Atrocity after atrocity has been masterminded by such tyrants, yet we still (we being the  everyday Joes) we allow it.  The leadership paradigm needs to be flipped on its head. In a true democracy the people have the power. Liberty, equality, fraternity.  I don’t see that playing out anywhere in the world. I see inequality everywhere. The people do have the power but they just don’t know it. These dictators rely on silencing their victims and on the unquestioning public as a means to their end. They rely on the advertising industry to trick you into needing their goods. They rely on your emotionalatily. They prey on your weaknesses and ego to make you think you need to drive a very expensive car to show your are worthy. The deck is stacked well and truly in their favour and we are the forty hour week pawns they like to toy with.

We say what can we do!? Do your research; make ethical changes. Vote with your most powerful voice; your dollars. This is the language they speak. Speak up always, loud and proud. Start at the grassroots with the everyday control freaks and narcissists you deal with. You cannot make a person change their behaviour, you can only change your own. You must communicate, to the unevolved, how their behaviour affects you. Often, due to their lack of empathy, they will have no idea. Possibly, they will not care, but they can’t know how they’ve affected you if you don’t share that with them. Usually, they will mock you in retaliation; take that as a sign they’ve heard you and they know others have heard you too. If enough people share with them when they have been wronged then maybe they will begin to see a pattern and seek help or change their ways. You always have the right to move away from a person that mistreats you. It is an act of self-preservation and great strength to take the high road and walk away. It may not always be easy to do as they may be your boss or a relative but you do not need to carry out the wishes of  self-serving narcissists or put up with disrespect.

So, in keeping with the quick and easy, ‘how to’ culture; here are my thoughts on how to change the world in three (not so) easy steps.

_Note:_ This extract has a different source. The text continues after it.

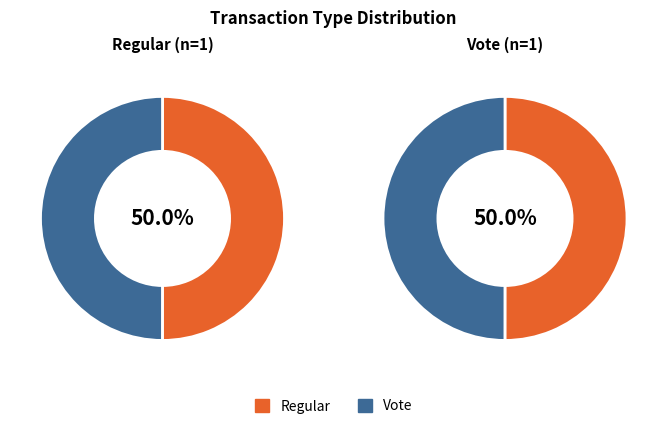

True or false: Vote accounts for 38% of the total.

False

  1. Do what is right. Be the change you wish to see in the world. Start with you. Make good choices. By your example you will give others the strength and courage to do the same. Question everything and stand up for what is good and just. Vow to never again stand by and watch harm being done to another. Communicate how another’s actions affect you and call them to account.
  2. Know thyself. Know you are equal to all others. Love and respect yourself because only then can you do that for others. Support yourself, be your own best friend or parent yourself if you missed out on nurturing parents. Speak to yourself lovingly, think positively. You become what you think.
  3. Share your gifts with the world. Everyone has something special they can share with the world. You are actually doing the world a disservice keeping your talents to yourself; imagine if Da Vinci had never shared! Someone, somewhere, needs what you have to offer. Find like-minded people who will lift you up. Filter advice through a critical lens, is it given from a point of love or bitter envy and control? Be brave and try new things. Keep looking until you find your passion; that which makes your soul sing.

We live in scary times, perhaps we are on the cusp of monumental cultural change. Change is always uncomfortable, just ask our dog. Keep an open mind, look through a different lens. Lean into true respect for our fellow humans and real equality. When we have these we will surely have a changed world.